Multimorbidity and frailty are acknowledged to be among the biggest global healthcare challenges of the 21st century, according to many leading health bodies, including the NHS, and WHO. Currently, no treatment for multimorbidity is available, other than to try to treat the separate multiple underlying causes individually.
The scientists caution that the results in this study were in mice and the safety and effectiveness of these treatments in humans need further establishment in clinical trials before people consider using anti-IL-11 drugs for this purpose.

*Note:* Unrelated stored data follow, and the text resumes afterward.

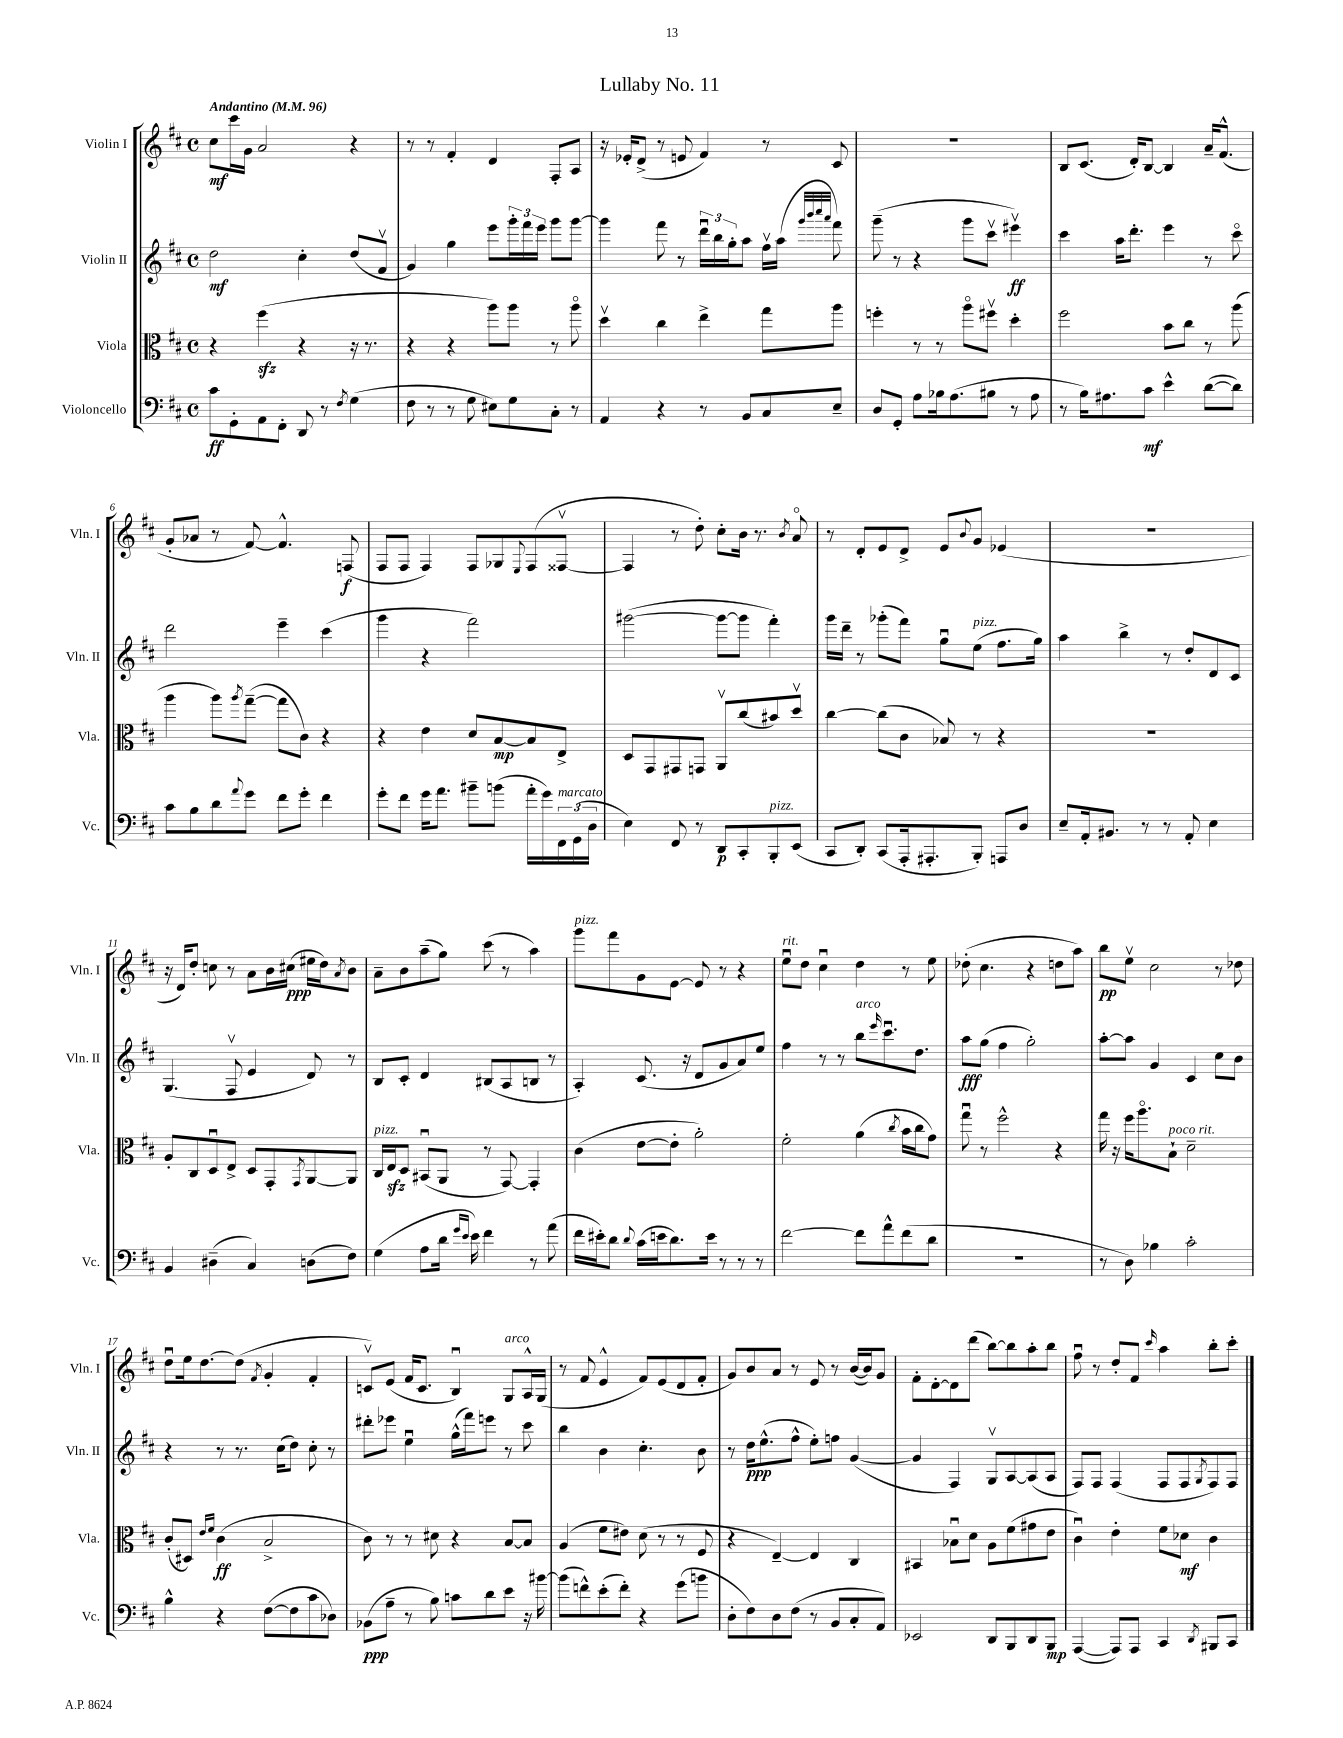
\header { title = "Lullaby No. 11" }
<<
\new StaffGroup <<
\new Staff = "s0" \with { instrumentName = "Violin I" shortInstrumentName = "Vln. I" } {
    \clef treble \key d \major \defaultTimeSignature \time 4/4 \tempo "Andantino" 4 = 96
    cis''8\mf cis'''16 g'16 a'2 r4 |
    r8 r8 fis'4-. d'4 fis8-. a8 |
    r16 ees'16-. d'8->( r8 e'8 fis'4) r8 cis'8 |
    R1 |
    b8 cis'8.( d'16-.) b8~ b4 a'16-- fis'8.-^( |
    g'8-. aes'8 r8 fis'8~) fis'4.-^ f8\f( |
    fis8 fis8 fis4) fis8 ges8 \appoggiatura { e8 } fis8( fisis8~\upbow |
    fisis4 r8 d''8-.) cis''8-. b'16 r8. \acciaccatura { b'8 } a'8\flageolet |
    r8 d'8-. e'8 d'8-> e'8 \appoggiatura { b'8 } g'8 ees'4( |
    R1 |
    r16 d'16) d''8-. c''8 r8 a'8 b'16 cis''16\ppp( eis''16 d''16) \acciaccatura { a'8 } b'8 |
    a'8-- b'8 a''8--( g''8) cis'''8( r8 a''4) |
    g'''8^\markup { \italic "pizz." } fis'''8 g'8 e'8~ e'8 r8 r4 |
    e''8\downbow^\markup { \italic "rit." } d''8 cis''4\downbow d''4 r8 e''8 |
    des''8-.( cis''4. r4 d''8 a''8) |
    b''8\pp e''8\upbow cis''2 r8 des''8 |
    d''8\downbow e''16 d''8.~ d''8( \acciaccatura { fis'8 } g'4-. fis'4-. |
    c'8\upbow) e'8( fis'16 c'8. b4\downbow) g8^\markup { \italic "arco" } a16-^ g16( |
    r8 fis'8 e'4-^ fis'8) e'8( d'8 fis'8-. |
    g'8) b'8 a'8 r8 e'8 r8 b'16~( b'16) g'8 |
    fis'8-. d'8~-. d'8 d'''8( b''8~) b''8 a''8-. b''8 |
    fis''8\downbow r8 d''8-. fis'8 \grace { cis'''16 } a''4 b''8-. cis'''8-. \bar "|." |
}
\new Staff = "s1" \with { instrumentName = "Violin II" shortInstrumentName = "Vln. II" } {
    \clef treble \key d \major \defaultTimeSignature \time 4/4
    d''2\mf cis''4-. d''8( fis'8\upbow |
    g'4) g''4 e'''8 \tuplet 3/2 { g'''16-. fis'''16 e'''16 } g'''8 g'''8~ |
    g'''4 fis'''8 r8 \tuplet 3/2 { d'''16\downbow b''16 g''16-. } a''8 fis''16\upbow a''16( \grace { g'''32 b'''32 cis''''32 a'''32 } fis'''8) |
    g'''8--( r8 r4 g'''8 cis'''8\upbow eis'''4\upbow\ff) |
    cis'''4 a''16 d'''8.-. e'''4 r8 cis'''8\flageolet |
    d'''2 e'''4-- cis'''4( |
    g'''4 r4 fis'''2) |
    gis'''2~( gis'''8~ gis'''8 fis'''4-.) |
    g'''16 d'''16-- r8 ges'''8-.( fis'''8) g''8\downbow e''8^\markup { \italic "pizz." }( fis''8. g''16) |
    a''4 b''4-> r8 d''8-. d'8 cis'8 |
    g4.( fis8\upbow e'4 d'8) r8 |
    b8 cis'8-. d'4 bis8( a8 b8 r8 |
    a4-.) cis'8.( r16 d'8 g'8 a'8) e''8 |
    fis''4 r8 r8 b''8^\markup { \italic "arco" } \grace { e'''16 } cis'''8.\downbow d''8. |
    a''8\fff g''8( fis''4 g''2-.) |
    a''8~-. a''8 g'4 cis'4 cis''8 b'8 |
    r4 r8 r8. cis''16( d''8) cis''8-. r8 |
    dis'''8-. ees'''8 e''4\downbow g''16-^( fis'''16) e'''8 r8 cis'''8 |
    b''4 b'4 cis''4.-. b'8 |
    r8 d''16\ppp e''8.-^( fis''8-^ e''8-.) f''8 g'4~( |
    g'4 fis4) g8\upbow a8~ a8( a8 |
    fis8) fis8 fis4( fis8 fis8 \acciaccatura { g8 } fis8) fis8 \bar "|." |
}
\new Staff = "s2" \with { instrumentName = "Viola" shortInstrumentName = "Vla." } {
    \clef alto \key d \major \defaultTimeSignature \time 4/4
    r4 fis''4\sfz( r4 r16 r8. |
    r4 r4 a''8) a''8 r8 a''8\flageolet |
    d''4\upbow cis''4 e''4-> g''8 a''8 |
    f''4-. r8 r8 a''8\flageolet fis''8\upbow d''4-. |
    fis''2 b'8 cis''8 r8 a''8( |
    a''4 a''8) \acciaccatura { a''8 } g''8~--( g''8 cis'8) r4 |
    r4 e'4 d'8 b8~\mp b8 e8-> |
    d8 g,8 gis,8 g,8 a,8\upbow cis''8( bis'8) d''8\upbow |
    cis''4~ cis''8( cis'8 bes8) r8 r4 |
    R1 |
    a8-. cis8 d8\downbow e8-> d8 g,8-. \acciaccatura { g,8 } a,8~ a,8 |
    cis16^\markup { \italic "pizz." } e16\sfz d8 bis,8\downbow( a,8 r8 g,8~) g,4-. |
    cis'4( e'8~ e'8-. a'2-.) |
    fis'2-. a'4( \acciaccatura { cis''8 } b'16 cis''16 g'8) |
    g''8\downbow r8 fis''2-^ r4 |
    g''16 r16 fis''16 a''8.\flageolet b8-!^\markup { \italic "poco rit." } d'2-- |
    cis'8-.( dis8) \grace { e'16 fis'16 } cis'4\ff( b2-> |
    cis'8) r8 r8 dis'8 r4 b8~ b8 |
    a4( fis'8 eis'8) d'8( r8 r8 fis8 |
    r4 e4~--) e4 cis4 |
    bis,4 bes8\downbow d'8 a8 fis'8( gis'8 e'8 |
    cis'4\downbow) e'4-. fis'8 des'8\mf cis'4 \bar "|." |
}
\new Staff = "s3" \with { instrumentName = "Violoncello" shortInstrumentName = "Vc." } {
    \clef bass \key d \major \defaultTimeSignature \time 4/4
    cis'8\ff g,8-. a,8 fis,8-. d,8 r8 \acciaccatura { fis8 } g4( |
    fis8 r8 r8 g8 eis8) g8 cis8-. r8 |
    a,4 r4 r8 b,8 cis8 e8-- |
    d8 g,8-. a8 bes16 a8.( bis8 r8 a8 |
    r8 b16) ais8. cis'8\mf e'4-^ d'8~( d'8) |
    cis'8 b8 d'8 \appoggiatura { a'8 } g'8 fis'8 g'8-. fis'4 |
    g'8-. fis'8 g'16 a'8. bis'8-- b'8( a'16-. g'16) \tuplet 3/2 { fis,16^\markup { \italic "marcato" } g,16( d16 } |
    e4) fis,8 r8 d,8\p cis,8-. b,,8-.^\markup { \italic "pizz." } e,8( |
    cis,8 d,8-.) cis,8( a,,16-. ais,,8.-. b,,8-.) a,,8 d8 |
    e8-- a,16-. bis,8. r8 r8 a,8-. e4 |
    b,4 dis4--( cis4) d8( fis8) |
    g4( a8 d'16 \grace { g'16 e'16 } e'16) fis'4 r8 a'8( |
    fis'16 eis'16-.) d'8 \appoggiatura { d'8 } cis'16( e'16 d'8.) e'16 r8 r8 r8 |
    fis'2~ fis'8 a'8-^ fis'8( d'8 |
    R1 |
    r8 d8) bes4 cis'2-. |
    b4-^ r4 fis8~( fis8 cis'8 des8) |
    bes,8\ppp( a8-- r8 b8) c'8 d'8 e'8 r16 bis'16~ |
    bis'8( f'8-^) e'8-.( f'8-.) r4 g'8( b'8 |
    d8-. fis8) d8 fis8( r8 b,8 cis8-. a,8) |
    ees,2 d,8 b,,8 d,8 b,,8\mp |
    a,,4~( a,,8) a,,8 cis,4 \acciaccatura { d,8 } bis,,8 cis,8 \bar "|." |
}
>>
>>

Reference: “Inhibition of IL-11 signalling extends mammalian healthspan and lifespan” by Anissa A. Widjaja, Wei-Wen Lim, Sivakumar Viswanathan, Sonia Chothani, Ben Corden, Cibi Mary Dasan, Joyce Wei Ting Goh, Radiance Lim, Brijesh K. Singh, Jessie Tan, Chee Jian Pua, Sze Yun Lim, Eleonora Adami, Sebastian Schafer, Benjamin L. George, Mark Sweeney, Chen Xie, Madhulika Tripathi, Natalie A. Sims, Norbert Hübner, Enrico Petretto, Dominic J. Withers, Lena Ho, Jesus Gil, David Carling and Stuart A. Cook, 17 July 2024, Nature.
DOI: 10.1038/s41586-024-07701-9
The study was primarily funded by the National Medical Research Council (Singapore), and the Medical Research Council (UK).